To take such a close look into the brain of a fruit fly embryo, Carreira-Rosario uses a technique called fluorescent imaging. He manipulates fruit fly embryos, “tagging” their genetic code with a protein that shines brightly whenever neurons get activated — just like those indicator lights that tell you your appliance has been plugged in. By observing the embryos develop under a specialized microscope, he can then see the exact moment in which different neurons become active.
Carreira-Rosario became interested in the “how” behind things as an undergraduate student in his native Puerto Rico. Originally aiming at a job in the pharmaceutical industry, he took a sideways door to an immunology lab and fell in love with hypothesis-driven research.
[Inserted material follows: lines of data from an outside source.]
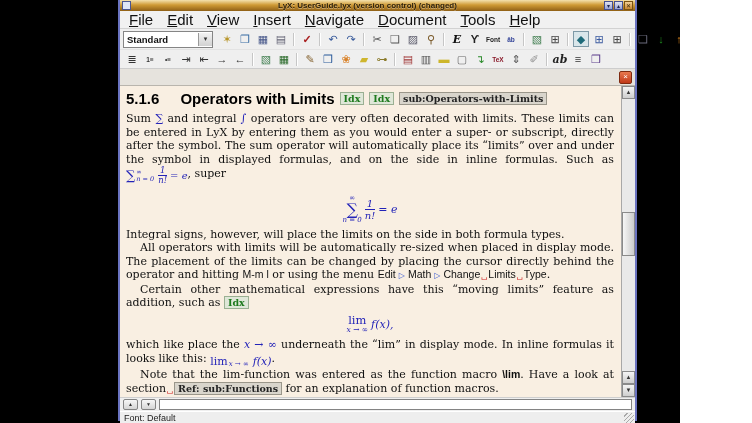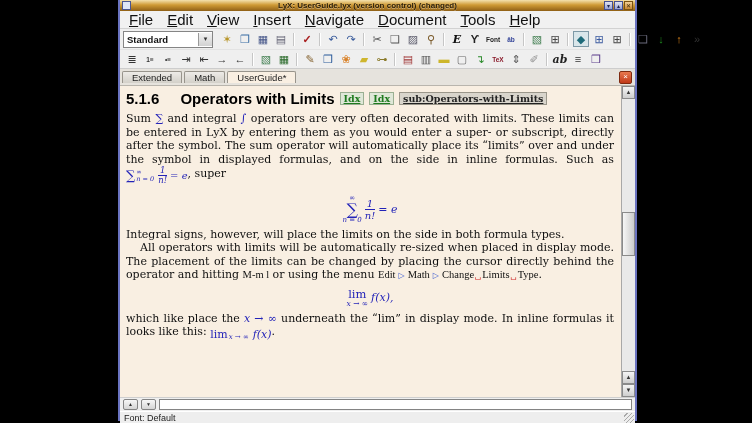--- a/index.html
+++ b/index.html
@@ -1,16 +1,16 @@
 <!DOCTYPE html>
 <html style="--math: #2323b8; --idx: #1e7a1e; --idxbg: #dfe7d8; --insetbg: #d9d5cc; --docbg: #f9efe2; --frame: #6a73c0; --tfrom: #f4e2ae; --tmid: #cf9a35; --tto: #8f6016; --closered: #c03818;"><head>
 <meta charset="utf-8">
 <style>
   html,body{margin:0;padding:0;}
-  .stage{position:relative;width:752px;height:423px;background:#000;overflow:hidden;
+  .stage{position:relative;width:680px;height:423px;background:#000;overflow:hidden;
          font-family:"Liberation Sans",sans-serif;}
   .window{position:absolute;left:118px;top:0;width:519px;height:421px;box-sizing:border-box;
           background:#efefef;border:2px solid var(--frame);border-top:0;}
   
   .titlebar{height:11px;background:linear-gradient(var(--tfrom),var(--tmid) 45%,var(--tto));
             display:flex;align-items:center;position:relative;}
   .app-ico{width:7px;height:7px;margin-left:2px;background:#dfe5f5;border:1px solid #4a5590;flex:none;}
   .title{flex:1;text-align:center;font-size:8px;font-weight:bold;color:#2e2008;line-height:11px;
          white-space:nowrap;overflow:hidden;text-shadow:0 1px 0 rgba(255,255,255,.35);}
   .wbtns{display:flex;gap:1px;margin-right:2px;flex:none;}
@@ -70,28 +70,28 @@
              font-size:9px;color:#222;padding-left:4px;line-height:12px;}
   .grip{position:absolute;right:1px;bottom:1px;width:10px;height:10px;
         background:repeating-linear-gradient(135deg,transparent 0 2px,#a9a9a9 2px 3px);}
   
   .dh{font-family:"Liberation Sans",sans-serif;font-weight:bold;font-size:15px;color:#000;margin:3px 0 7px;}
   .dh .num{margin-right:21px;}
   .dh .ins{margin-left:5px;vertical-align:2px;}
   .para{text-align:justify;margin:0;}
   .para.ind{text-indent:14px;}
   .disp{text-align:center;margin:5px 0 4px;}
-  .rs,.rmac{font-family:Liberation Serif, serif;font-size:10.5px;}
+  .rs,.rmac{font-family:Liberation Sans, sans-serif;font-size:10.5px;}
   .rmac{font-weight:bold;}
   .rm{color:var(--math);font-style:italic;}
   .rsep{color:#3a5ad0;font-size:8px;margin:0 3px;}
   .rred{color:#cc2222;font-size:8px;margin:0 1px;}
   .ins{display:inline-block;font-family:"DejaVu Serif",serif;font-size:9.5px;line-height:11px;
        padding:0 3px;border:1px solid #9a968a;background:var(--insetbg);color:#222;font-weight:bold;
-       text-indent:0;text-decoration:underline;}
+       text-indent:0;}
   .ins.idx{color:var(--idx);background:var(--idxbg);border-color:#9ab092;}
   
   .msum,.mlim{color:var(--math);display:inline-flex;align-items:center;text-indent:0;}
   .minline{vertical-align:-3px;}
   .sop{font-size:13px;}
   .limcol{display:inline-flex;flex-direction:column;font-size:6.5px;line-height:6.5px;margin:0 1px;font-style:italic;}
   .opcol{display:inline-flex;flex-direction:column;align-items:center;font-size:7px;line-height:7px;font-style:italic;}
   .sopd{font-size:16px;line-height:15px;font-style:normal;}
   .frac{display:inline-flex;flex-direction:column;text-align:center;font-size:8.5px;line-height:9px;
         margin-left:3px;font-style:italic;}
@@ -191,21 +191,20 @@
         <span class="tbtn" style="color: rgb(42, 138, 42);">↴</span>
         <span class="tbtn tiny" style="color: rgb(138, 26, 42);">TeX</span>
         <span class="tbtn" style="color: rgb(85, 85, 85);">⇕</span>
         <span class="tbtn" style="color: rgb(136, 136, 136);">✐</span>
         <span class="tsep"></span>
         <span class="tbtn em" style="color: rgb(34, 34, 34);">ab</span>
         <span class="tbtn" style="color: rgb(51, 51, 51);">≡</span>
         <span class="tbtn" style="color: rgb(90, 58, 138);">❒</span>
       </div>
     <div class="tabbar">
-      <span class="tabs"><span class="tab">Extended</span><span class="tab">Math</span><span class="tab active">UserGuide*</span></span>
       <span class="tabclose">×</span>
     </div>
     <div class="main">
       <div class="doc">
           <div class="dh"><span class="num">5.1.6</span><span class="ht">Operators with Limits</span><span class="ins idx">Idx</span><span class="ins idx">Idx</span><span class="ins lbl">sub:Operators-with-Limits</span></div>
           <div class="para"><span class="rt">Sum </span><span class="rm">∑</span><span class="rt"> and integral </span><span class="rm">∫</span><span class="rt"> operators are very often decorated with limits. These limits can be entered in LyX by entering them as you would enter a super- or subscript, directly after the symbol. The sum operator will automatically place its “limits” over and under the symbol in displayed formulas, and on the side in inline formulas. Such as </span><span class="msum minline">
               <span class="sop">∑</span>
               <span class="limcol">
                 <span class="lsup">∞</span>
                 <span class="lsub">n = 0</span>
@@ -223,32 +222,34 @@
                 <span class="lsub">n = 0</span>
               </span>
               <span class="frac">
                 <span class="fn">1</span>
                 <span class="fd">n!</span>
               </span>
               <span class="mrhs"> = e</span>
             </span></div>
           <div class="para"><span class="rt">Integral signs, however, will place the limits on the side in both formula types.</span></div>
           <div class="para ind"><span class="rt">All operators with limits will be automatically re-sized when placed in display mode. The placement of the limits can be changed by placing the cursor directly behind the operator and hitting </span><span class="rs">M-m l</span><span class="rt"> or using the menu </span><span class="rs">Edit</span><span class="rsep">▷</span><span class="rs">Math</span><span class="rsep">▷</span><span class="rs">Change</span><span class="rred">␣</span><span class="rs">Limits</span><span class="rred">␣</span><span class="rs">Type</span><span class="rt">.</span></div>
+          <div class="para ind"><span class="rt">Certain other mathematical expressions have this “moving limits” feature as addition, such as </span><span class="ins idx">Idx</span></div>
           <div class="disp"><span class="mlim">
               <span class="limcolv">
                 <span class="limfn">lim</span>
                 <span class="lbelow">x → ∞</span>
               </span>
               <span class="marg">f(x),</span>
             </span></div>
           <div class="para"><span class="rt">which like place the </span><span class="rm">x → ∞</span><span class="rt"> underneath the “lim” in display mode. In inline formulas it looks like this: </span><span class="mlim minline">
               <span class="limfn">lim</span>
               <span class="lsubi">x → ∞</span>
               <span class="marg">f(x)</span>
             </span><span class="rt">.</span></div>
+          <div class="para ind"><span class="rt">Note that the lim-function was entered as the function macro </span><span class="rmac">\lim</span><span class="rt">. Have a look at section</span><span class="rred">␣</span><span class="ins lbl">Ref: sub:Functions</span><span class="rt"> for an explanation of function macros.</span></div>
         </div>
       <div class="vscroll">
         <span class="sbtn top">▲</span>
         <span class="thumb"></span>
         <span class="sbtn b1">▲</span>
         <span class="sbtn b2">▼</span>
       </div>
     </div>
     <div class="minibuf">
       <span class="mbtn">▲</span>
Fruit flies entered the picture during his Ph.D. at the University of Texas Southwestern, and a prestigious K99 grant from the National Institute of Health allowed him to push the boundaries of fruit fly neurobiology as a postdoctoral researcher at Stanford University.
Now in Durham, he is ready to push these boundaries even further. He’d also like to find a soccer team to join, as well as good mountain bike trails to explore. If the weather allows it, of course.
Indeed, one of the unintended and nonacademic consequences of his time in Northern California is that, until his arrival in Durham, humid heat was a distant memory. “I lost the habit!” he laughed.